Abstract: “The EWOCS project has the objective of studying star and planet formation, and early stellar evolution, in very young massive clusters (VYMCs). With a mass in excess of 10^4 solar masses, the very few VYMCs known in the Milky Way represent the most accessible examples of starburst regions, which are very rare in our Galaxy today, but common in galaxies experiencing epochs of intense star formation. These regions are characterized by very high stellar density, and they are dominated by a rich and compact ensemble of massive stars that produce an environment dominated by energetic radiation and particles. With a distance of 3.87 kpc and 4.5 kpc, respectively, the Westerlund 1 and 2 clusters are the closest VYMCs to the Sun, and thus the best targets to study how stars and planets form in the most energetic star forming environment known. In this talk, I will present the status and the preliminary results of the EWOCS project, which is mainly based on a 1Msec Chandra/ACIS-I Large Project and a cycle 1 JWST observation of Westerlund 1, a cycle 2 JWST observation of Westerlund 2, and other data at high spatial resolution of the two clusters.”
Google meet: https://meet.google.com/sxz-cctp-tsc?pli=1&authuser=1
Speaker: Maria Kopsacheili (ICE-CSIC)
Titolo: New larger sample of Supernova Remnants in NGC 7793, using MUSE IFS.

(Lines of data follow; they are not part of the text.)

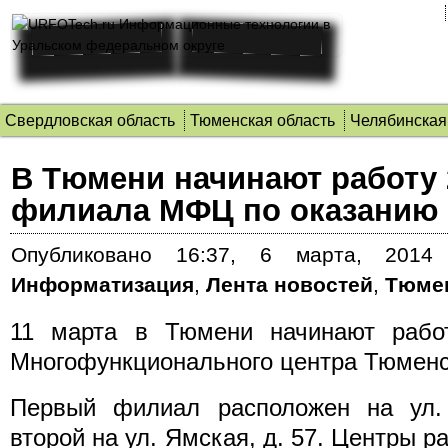
Свердловская область
Тюменская область
Челябинская
В Тюмени начинают работу
филиала МФЦ по оказанию 
Опубликовано
16:37, 6 марта, 2014 
Информатизация
,
Лента новостей
,
Тюмен
11 марта в Тюмени начинают рабо
Многофункционального центра Тюменс
Первый филиал расположен на ул. 
второй на ул. Ямская, д. 57. Центры р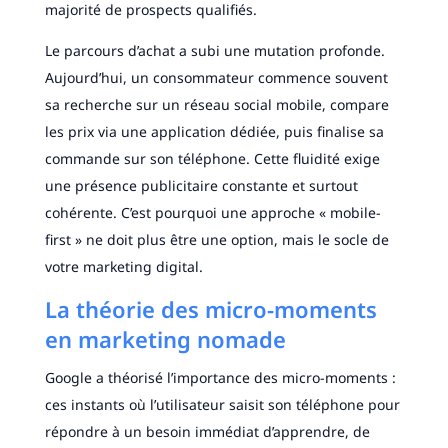
majorité de prospects qualifiés.
Le parcours d’achat a subi une mutation profonde.
Aujourd’hui, un consommateur commence souvent
sa recherche sur un réseau social mobile, compare
les prix via une application dédiée, puis finalise sa
commande sur son téléphone. Cette fluidité exige
une présence publicitaire constante et surtout
cohérente. C’est pourquoi une approche « mobile-
first » ne doit plus être une option, mais le socle de
votre marketing digital.
La théorie des micro-moments
en marketing nomade
Google a théorisé l’importance des micro-moments :
ces instants où l’utilisateur saisit son téléphone pour
répondre à un besoin immédiat d’apprendre, de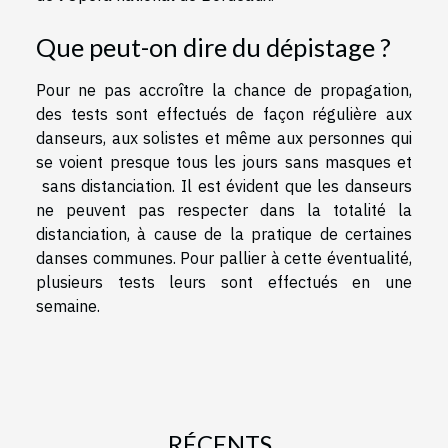
Que peut-on dire du dépistage ?
Pour ne pas accroître la chance de propagation,
des tests sont effectués de façon régulière aux
danseurs, aux solistes et même aux personnes qui
se voient presque tous les jours sans masques et
sans distanciation. Il est évident que les danseurs
ne peuvent pas respecter dans la totalité la
distanciation, à cause de la pratique de certaines
danses communes. Pour pallier à cette éventualité,
plusieurs tests leurs sont effectués en une
semaine.
RÉCENTS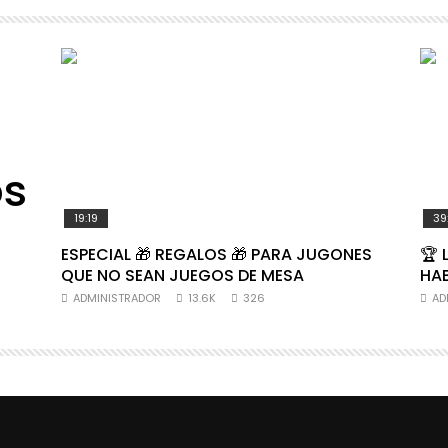
os
19:19
39
ESPECIAL 🎁 REGALOS 🎁 PARA JUGONES
🏆 
QUE NO SEAN JUEGOS DE MESA
HAB
ADMINISTRADOR
13.6K
326
AD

Abstract: Study of Supernova Remnant (SNR) demographics and their physical properties (density, temperature, shock velocities) is very important in order to understand their role in galaxies. Many photometric and spectroscopic studies of SNRs have been carried out in our Galaxy but also in extragalactic environments. The most common means for the SNR identification in the optical regime, is the use of the flux ratio of the [S II] (λλ6717, 6731) to Hα (λ6563) emission lines. However, this diagnostic is biased against low excitation SNRs. For this reason, we have developed new diagnostics that combine 2 and 3 emission line ratios along with a Support Vector Machine model, that efficiently differentiate SNRs from HII regions. These diagnostics recover up to 35% of the SNRs that we miss using the traditional diagnostic tool, which is very important in order to obtain more complete samples of SNRs (i.e. SNRs of different physical properties) and consequently to more efficiently explore the feedback processes to the host galaxy. We present the application of these diagnostics on Integral Field Unit (IFU) data of the galaxy NGC 7793. We identify new SNR populations, we construct the distributions of their physical properties and their luminosity functions. Finally, we explore possible correlations between properties of SNRs and those of their environment.